Resort home market cooling off
By Andrew Gomes
Advertiser Staff Writer
Strong demand for Hawai'i residential resort properties pushed sales prices and volume to record levels last year, but the market this year appears to be cooling, according to a new report.
New and previously owned properties — including luxury villas and vacant lots at resorts from Ka'anapali to Ko Olina — generated sales of $2.86 billion last year, up 43 percent from $2 billion a year earlier, according to data compiled by local market researcher Ricky Cassiday.
The number of transactions rose 10 percent to 2,289 from 2,078, and the average selling price was up 30 percent to $1.25 million from $961,881 during the period.
But 2005 likely will be the market's peak, because preliminary sales data for the first three months of this year indicate sales are declining and average prices are plateauing, Cassiday said.
"Our current assumption is that the trends will continue, with the pendulum swinging back toward favoring buyers relative to sellers," he said.
"Higher (interest) rates, sticker shock, buyer exhaustion will be eating away at the strong demand."
The expected slowdown for resort home property this year mirrors the state's primary, non-resort housing market where economists project sales will fall, but prices will rise close to 10 percent.

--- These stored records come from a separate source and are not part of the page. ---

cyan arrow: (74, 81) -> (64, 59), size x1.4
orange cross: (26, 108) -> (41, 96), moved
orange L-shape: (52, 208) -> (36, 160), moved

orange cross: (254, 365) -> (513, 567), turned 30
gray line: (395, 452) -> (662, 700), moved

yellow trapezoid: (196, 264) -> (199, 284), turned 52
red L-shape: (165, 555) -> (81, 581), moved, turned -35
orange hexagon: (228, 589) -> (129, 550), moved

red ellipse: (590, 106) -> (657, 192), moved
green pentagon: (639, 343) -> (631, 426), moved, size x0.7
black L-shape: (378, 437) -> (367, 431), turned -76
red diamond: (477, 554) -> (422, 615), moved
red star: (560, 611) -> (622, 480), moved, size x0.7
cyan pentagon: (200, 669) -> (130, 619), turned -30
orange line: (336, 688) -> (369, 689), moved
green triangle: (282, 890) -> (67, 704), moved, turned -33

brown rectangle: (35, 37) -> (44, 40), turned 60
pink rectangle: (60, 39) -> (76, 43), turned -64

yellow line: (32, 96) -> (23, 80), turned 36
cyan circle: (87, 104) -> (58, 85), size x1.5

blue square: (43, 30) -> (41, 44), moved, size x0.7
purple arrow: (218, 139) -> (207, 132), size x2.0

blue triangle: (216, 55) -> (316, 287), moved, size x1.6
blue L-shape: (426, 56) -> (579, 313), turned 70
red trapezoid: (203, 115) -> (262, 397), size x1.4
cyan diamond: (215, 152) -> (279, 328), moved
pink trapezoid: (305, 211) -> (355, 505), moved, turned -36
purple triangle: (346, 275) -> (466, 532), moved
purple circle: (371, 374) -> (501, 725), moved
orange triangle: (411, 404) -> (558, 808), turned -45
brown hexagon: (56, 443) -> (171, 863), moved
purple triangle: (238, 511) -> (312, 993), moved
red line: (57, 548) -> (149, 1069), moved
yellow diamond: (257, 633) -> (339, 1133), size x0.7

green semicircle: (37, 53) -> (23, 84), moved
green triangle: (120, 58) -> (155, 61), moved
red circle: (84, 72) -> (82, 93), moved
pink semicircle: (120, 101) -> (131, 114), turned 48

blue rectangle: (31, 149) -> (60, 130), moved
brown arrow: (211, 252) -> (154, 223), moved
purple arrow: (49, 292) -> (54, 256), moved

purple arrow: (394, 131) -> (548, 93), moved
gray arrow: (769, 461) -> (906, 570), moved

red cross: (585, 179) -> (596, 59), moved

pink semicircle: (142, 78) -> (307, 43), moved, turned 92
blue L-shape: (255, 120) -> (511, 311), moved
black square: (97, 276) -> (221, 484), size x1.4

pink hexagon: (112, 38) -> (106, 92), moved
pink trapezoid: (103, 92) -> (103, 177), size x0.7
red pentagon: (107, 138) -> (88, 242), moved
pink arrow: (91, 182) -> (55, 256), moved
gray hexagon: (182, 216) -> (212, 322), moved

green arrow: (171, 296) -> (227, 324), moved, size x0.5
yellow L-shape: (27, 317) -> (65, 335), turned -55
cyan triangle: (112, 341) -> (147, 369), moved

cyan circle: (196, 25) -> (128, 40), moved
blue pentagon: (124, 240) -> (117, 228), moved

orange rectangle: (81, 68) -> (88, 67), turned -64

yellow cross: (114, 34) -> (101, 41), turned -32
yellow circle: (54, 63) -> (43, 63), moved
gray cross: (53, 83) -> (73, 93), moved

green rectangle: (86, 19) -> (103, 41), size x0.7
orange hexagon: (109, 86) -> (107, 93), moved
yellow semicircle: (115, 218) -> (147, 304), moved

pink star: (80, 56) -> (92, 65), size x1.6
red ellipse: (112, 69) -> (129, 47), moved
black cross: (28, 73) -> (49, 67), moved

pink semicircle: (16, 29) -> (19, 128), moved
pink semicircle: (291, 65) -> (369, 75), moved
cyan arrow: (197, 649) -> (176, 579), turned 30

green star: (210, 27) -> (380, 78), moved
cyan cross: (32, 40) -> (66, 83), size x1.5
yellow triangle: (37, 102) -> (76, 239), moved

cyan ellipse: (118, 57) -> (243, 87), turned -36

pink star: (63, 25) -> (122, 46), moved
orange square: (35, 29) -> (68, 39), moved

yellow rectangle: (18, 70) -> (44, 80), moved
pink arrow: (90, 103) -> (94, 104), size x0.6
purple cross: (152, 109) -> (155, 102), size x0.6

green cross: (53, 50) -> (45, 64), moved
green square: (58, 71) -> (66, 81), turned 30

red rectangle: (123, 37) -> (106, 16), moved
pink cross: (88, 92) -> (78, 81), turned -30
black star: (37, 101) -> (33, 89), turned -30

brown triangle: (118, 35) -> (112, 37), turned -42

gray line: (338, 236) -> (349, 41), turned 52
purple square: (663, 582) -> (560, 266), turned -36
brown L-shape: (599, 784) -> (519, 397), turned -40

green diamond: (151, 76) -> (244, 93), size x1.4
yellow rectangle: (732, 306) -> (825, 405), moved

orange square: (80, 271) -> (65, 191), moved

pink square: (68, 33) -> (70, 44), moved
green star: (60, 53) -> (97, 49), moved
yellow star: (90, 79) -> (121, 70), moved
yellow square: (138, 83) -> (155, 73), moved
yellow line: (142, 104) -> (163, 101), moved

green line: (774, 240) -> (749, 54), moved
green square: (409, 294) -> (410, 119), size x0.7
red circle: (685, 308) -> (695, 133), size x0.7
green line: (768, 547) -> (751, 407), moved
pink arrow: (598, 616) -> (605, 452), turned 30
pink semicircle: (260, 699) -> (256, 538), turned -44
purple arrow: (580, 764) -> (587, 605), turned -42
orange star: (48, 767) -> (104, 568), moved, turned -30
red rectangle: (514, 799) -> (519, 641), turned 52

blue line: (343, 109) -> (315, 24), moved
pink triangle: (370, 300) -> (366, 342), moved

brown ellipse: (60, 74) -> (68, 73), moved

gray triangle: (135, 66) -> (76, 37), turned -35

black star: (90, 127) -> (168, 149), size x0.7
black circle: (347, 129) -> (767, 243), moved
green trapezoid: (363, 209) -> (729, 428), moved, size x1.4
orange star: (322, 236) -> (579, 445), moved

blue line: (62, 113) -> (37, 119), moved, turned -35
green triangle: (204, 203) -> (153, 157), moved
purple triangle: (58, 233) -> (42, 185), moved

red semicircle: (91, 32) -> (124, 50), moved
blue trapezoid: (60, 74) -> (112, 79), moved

Cassiday said he expects resort home prices will rise in the single-digit percent range, while the number of sales will decrease by around 10 percent.
Local residents are fueling the primary housing market, while the resort-home market is being dominated by condominium buyers from the Mainland retiring in Hawai'i or acquiring second homes.
Even with the expected slowdown, Cassiday said 2006 should be the second best year for Hawai'i's resort-home market.
Cassiday expects the market to find new strength as buyers from Japan return in larger numbers, and affluence spreads in developing parts of the world such as Korea, China and India.
"Hawai'i has always been attractive to the affluent," he said, noting that strong demand for resort homes was seen during the oil boom of the mid-'80s, followed by the Japanese bubble economy, the dot-com phenomena and the recent U.S. real estate boom.
Mary Hakoda, principal broker of Island of Lana'i Properties, said buyers have been "extremely receptive" to a three- and four-bedroom oceanfront condo project called The Palms at Manele Bay.
Of 16 units released for sale in June 2005, 12 have sold, and a second phase of 22 units is being put on the market for $2.3 million to $2.8 million.
"We anticipate sales of The Palms to remain strong through the end of the year," Hakoda said.
Cassiday's report showed that there were 10 resort home sales on Lana'i last year. O'ahu had 279, and Kaua'i had 634. There were 653 sales on Maui, which for the first time yielded the top spot for resort-home property sales to the Big Island, where there were 713 sales last year.
The highest average price by island was $1.65 million on the Big Island, followed by $1.46 million on Maui, $903,523 on O'ahu and $731,960 on Kaua'i. Figures for Lana'i were not available.
The highest single price for a resort home property was $20.6 million for 35,000 square feet of land at Kuki'o, a gated oceanfront golf community on the Big Island. The Kuki'o lot, which was the highest single resort home property sale since a $16.5 million transaction in 2002, was initially purchased in 2002 for $12 million, according to property records.